I want them to come back with more open hearts, and open minds, and to tell all their friends what a good time they had.
There is such a thing as being prejudiced toward architecture, just as there is toward people of various kinds.
It's possible that Le Corbusier can work in certain contexts!
Don't deny it all just because of that goofy guy Robert Caro!
some of the stuff that Moses did is incredible -- the bathhouses on the beaches of southern Long Island are stupendous. And I often wish he did manage to drive a highway through the East Village. It's impossible to get through New York, and there's such a thing as too much bric a brac and rococo squirrelliness. There's also got to be room for efficiency and straightforwardness.
At his best, Moses could drive a highway right through where it needed to be driven, and to put a more or less Egyptian ziggurat feeling into the monumental spaces he carved and curved into time.
Big isn't necessarily bad.
And small isn't necessarily good.
Coziness is overrated. There also has to be room for smashing and flattening and straightening and clearing and pounding space into squares and lines until it makes sense. Look again, please, and enjoy it more this time.
Thank you! And do come again.
There also has to be room for smashing and flattening and straightening and clearing and pounding space into squares and lines until it makes sense.
I'm sympathetic to the sentiment here, but in the context of this thread, could there possibly be a more inappropriate word choice? It's precisely the sense of malevolent, radical violence against messy human order, with all its fiddly bits and irrational curlicues, that people are objecting to. Talking about smashing and pounding and flattening -- employing all that rhetoric of dominance and destruction and power -- simply reinforces what people find abhorrent about the Plaza. A thing can be beautiful, after all, and still be evil.
Unless you meant it all ironically. In which case, good show.
A place can show some capacity to clarify and yet still be good!
Anomian proliferations aside, the state has to set down some definitions, and some clarity.
It can't all just be nature rising up. Nature can also be pounded down, and repressed, and that can be a good thing. I recommend it at least.
Evil is wild.
Goodness is tempered by the power of the state.

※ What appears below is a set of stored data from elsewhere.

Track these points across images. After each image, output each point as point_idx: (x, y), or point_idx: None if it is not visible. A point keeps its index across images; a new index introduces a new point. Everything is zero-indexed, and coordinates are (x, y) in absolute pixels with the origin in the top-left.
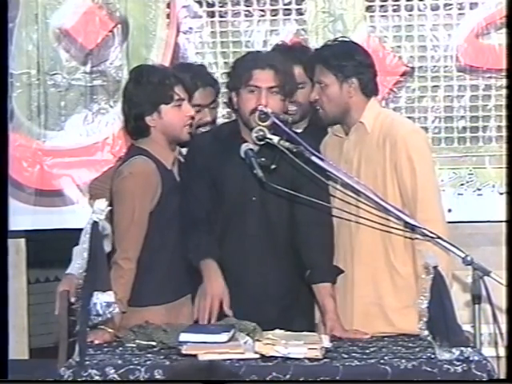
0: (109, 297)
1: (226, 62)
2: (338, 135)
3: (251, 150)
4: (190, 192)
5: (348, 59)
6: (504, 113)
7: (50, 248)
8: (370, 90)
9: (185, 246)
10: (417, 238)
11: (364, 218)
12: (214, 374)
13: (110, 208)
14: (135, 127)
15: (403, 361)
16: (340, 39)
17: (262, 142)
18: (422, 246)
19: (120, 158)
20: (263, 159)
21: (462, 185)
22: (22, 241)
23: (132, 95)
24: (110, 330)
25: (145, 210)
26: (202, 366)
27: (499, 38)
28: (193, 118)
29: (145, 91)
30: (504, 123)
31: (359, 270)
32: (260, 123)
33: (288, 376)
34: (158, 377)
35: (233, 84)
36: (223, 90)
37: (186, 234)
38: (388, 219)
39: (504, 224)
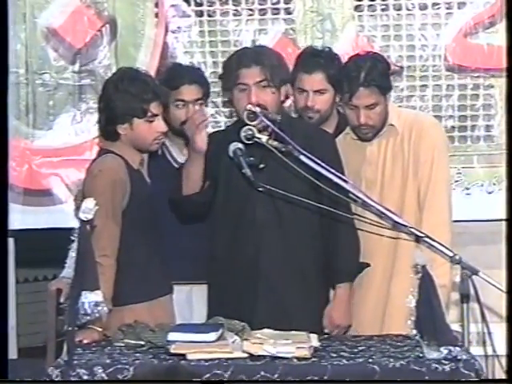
0: (97, 296)
1: (214, 62)
2: (356, 139)
3: (240, 149)
4: None
5: (387, 74)
6: (504, 113)
7: (38, 247)
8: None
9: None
10: (405, 239)
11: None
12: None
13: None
14: (106, 130)
15: (391, 360)
16: (371, 55)
17: (251, 142)
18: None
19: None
20: (252, 158)
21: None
22: (11, 240)
23: (110, 98)
24: (98, 329)
25: (118, 206)
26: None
27: (487, 38)
28: (164, 133)
29: (122, 100)
30: (504, 122)
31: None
32: (249, 122)
33: (276, 375)
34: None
35: (225, 85)
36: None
37: None
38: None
39: (503, 223)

We take formless metal and pound it into coins. Would you rather be trading formless metal?
Don't forget that the band They Might Be Giants wrote a tribute song titled "The Egg". It's worth a listen as it highlights the architecture ("No corners for you..")
There are endless numbers of places you can see old row houses. Go live there if it's so important. Beauty is in the eye of the beholder. If thine eye offend thee, pluck it out.